Ahora, que en los balcones hay más gente que banderas, que un mal bicho recorre Europa: ahora es cuando hay que evitar titular esta columna como La España de los balcones, o peor, Sevilla desde mi balcón. Titularla El amor en los tiempos del coronavirus debiera tener pena de cárcel. Quienes escribimos o hablamos desde los medios en estos días tenemos la tarea de pensar despacio y acompañar con las palabras, pero sin caer en la frase hecha y manteniendo el equilibrio en cada línea para no caer ni en la frivolidad ni en el desasosiego. Complicado. A lo que no me puedo resistir es a hacer crónica, costumbrista incluso, de los usos nuevos o revitalizados de balcones y azoteas de Sevilla, de esas fracciones de cielo y fresco que logramos habilitar en nuestras casas. Los balcones son vida en el umbral, un territorio anfibio entre lo público y lo privado, la calle en la casa y la casa en la calle. Por ellos entra la ciudad y hallamos una pequeña salida en estos días. Son la certeza de que, pocos metros más allá de mi confinamiento solitario, estoy confinada en una comunidad provista de idiosincrasia e incluso de cierto estado de ánimo colectivo.
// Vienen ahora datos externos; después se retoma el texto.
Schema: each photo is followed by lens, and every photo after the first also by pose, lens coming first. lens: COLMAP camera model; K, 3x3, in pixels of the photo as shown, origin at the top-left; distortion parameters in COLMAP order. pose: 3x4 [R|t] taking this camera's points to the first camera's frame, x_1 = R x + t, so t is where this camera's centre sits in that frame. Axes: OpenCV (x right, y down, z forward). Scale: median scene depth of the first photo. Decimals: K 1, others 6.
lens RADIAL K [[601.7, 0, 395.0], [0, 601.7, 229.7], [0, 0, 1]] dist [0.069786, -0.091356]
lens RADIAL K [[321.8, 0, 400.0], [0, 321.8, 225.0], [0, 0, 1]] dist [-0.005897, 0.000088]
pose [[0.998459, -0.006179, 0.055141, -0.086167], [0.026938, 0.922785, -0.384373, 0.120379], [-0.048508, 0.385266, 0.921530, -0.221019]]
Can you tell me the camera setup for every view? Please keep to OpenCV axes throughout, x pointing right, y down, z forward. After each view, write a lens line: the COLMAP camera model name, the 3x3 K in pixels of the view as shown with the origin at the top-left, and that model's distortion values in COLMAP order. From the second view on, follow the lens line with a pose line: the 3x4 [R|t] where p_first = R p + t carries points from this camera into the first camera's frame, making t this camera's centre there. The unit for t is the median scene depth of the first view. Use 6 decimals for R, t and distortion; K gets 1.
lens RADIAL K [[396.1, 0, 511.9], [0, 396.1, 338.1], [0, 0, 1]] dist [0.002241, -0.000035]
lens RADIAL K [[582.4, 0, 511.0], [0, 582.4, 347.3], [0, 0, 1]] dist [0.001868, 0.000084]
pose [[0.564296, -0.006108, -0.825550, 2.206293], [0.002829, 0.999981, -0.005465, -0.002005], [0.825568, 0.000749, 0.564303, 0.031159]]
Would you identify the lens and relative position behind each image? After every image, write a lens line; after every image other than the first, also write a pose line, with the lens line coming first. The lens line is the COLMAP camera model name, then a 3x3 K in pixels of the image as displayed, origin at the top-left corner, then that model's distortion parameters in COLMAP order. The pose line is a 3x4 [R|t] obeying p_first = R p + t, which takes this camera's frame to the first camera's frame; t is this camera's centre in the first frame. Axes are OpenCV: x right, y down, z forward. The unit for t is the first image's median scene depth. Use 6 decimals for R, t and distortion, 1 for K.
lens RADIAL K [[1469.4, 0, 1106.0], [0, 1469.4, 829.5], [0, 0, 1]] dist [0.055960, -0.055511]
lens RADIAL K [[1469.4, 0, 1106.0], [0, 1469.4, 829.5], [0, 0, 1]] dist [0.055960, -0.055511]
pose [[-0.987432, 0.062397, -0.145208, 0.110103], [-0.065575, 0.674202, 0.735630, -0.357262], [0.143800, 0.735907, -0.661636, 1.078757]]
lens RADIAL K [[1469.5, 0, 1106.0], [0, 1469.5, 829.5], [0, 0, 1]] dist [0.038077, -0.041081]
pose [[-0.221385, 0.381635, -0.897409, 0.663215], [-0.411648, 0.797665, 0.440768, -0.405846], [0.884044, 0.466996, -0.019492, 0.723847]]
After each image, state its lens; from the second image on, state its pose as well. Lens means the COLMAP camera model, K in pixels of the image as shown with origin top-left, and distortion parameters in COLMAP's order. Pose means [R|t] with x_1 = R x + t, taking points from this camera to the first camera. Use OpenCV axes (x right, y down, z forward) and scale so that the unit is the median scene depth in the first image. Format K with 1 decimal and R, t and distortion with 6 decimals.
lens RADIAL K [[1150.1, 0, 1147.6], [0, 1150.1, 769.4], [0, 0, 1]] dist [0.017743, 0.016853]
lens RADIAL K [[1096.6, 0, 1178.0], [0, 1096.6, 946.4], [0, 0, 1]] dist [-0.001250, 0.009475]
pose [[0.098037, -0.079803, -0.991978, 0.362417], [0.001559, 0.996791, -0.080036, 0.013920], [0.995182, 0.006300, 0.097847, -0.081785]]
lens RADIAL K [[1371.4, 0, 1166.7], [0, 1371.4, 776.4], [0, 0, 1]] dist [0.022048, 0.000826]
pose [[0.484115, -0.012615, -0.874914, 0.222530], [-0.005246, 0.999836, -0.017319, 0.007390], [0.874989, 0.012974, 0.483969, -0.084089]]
El primer día de encierro, balcones y patios de vecinos retomaron una vitalidad propia de las pelis del neorrealismo. El ritmo frenético esquivaba la calamidad. Algunos vecinos conquistaban un espacio antes reservado para la bici, el cigarrito, la bandera. Hubo quien hizo sonar a toda pastilla marchas castrenses, como si se tratara de acabar con el virus a cañonazos. Las vecinas prolongábamos la charla de balcón a balcón más de lo habitual. Con el paso de los días y la mayor toma de conciencia, lo brioso amaina. Al subir a la azotea, es imposible no recordar el cortometraje Sevilla en tres niveles, de Juan Sebastián Bollaín, en el que estos espacios están ocupados por la utopía y los outsiders. El móvil se me ha infectado de vídeos de gente haciendo este nuevo balconing que no consiste en pegar un pechazo desde la baranda a la piscina, sino de hacer cosas -frikis o graciosas o cursis o cansinas o loables, como los aplausos incontenidos- en los balcones. El mejor que he visto en estos días es italiano -italianísimo-: una señora en babuchas y chándal trata de amenizar al vecindario confinado tocando malamente El himno de la alegría en su flauta. Entonces, un familiar -hartito ya- le revolea el instrumento dándole un golpetazo al mismo con una garrafa vacía. Pasan las horas y la espectacularización balconera cede ante los gestos pequeños y verdaderos, la lectura al sol, los sonidos de la radio, los juegos de la chiquitina de enfrente, cualquier cosa, vital y de ojo patio, que no sea hecha sólo para ser grabable y reproducible. Lo rea l-decía Celaya-: el milagro.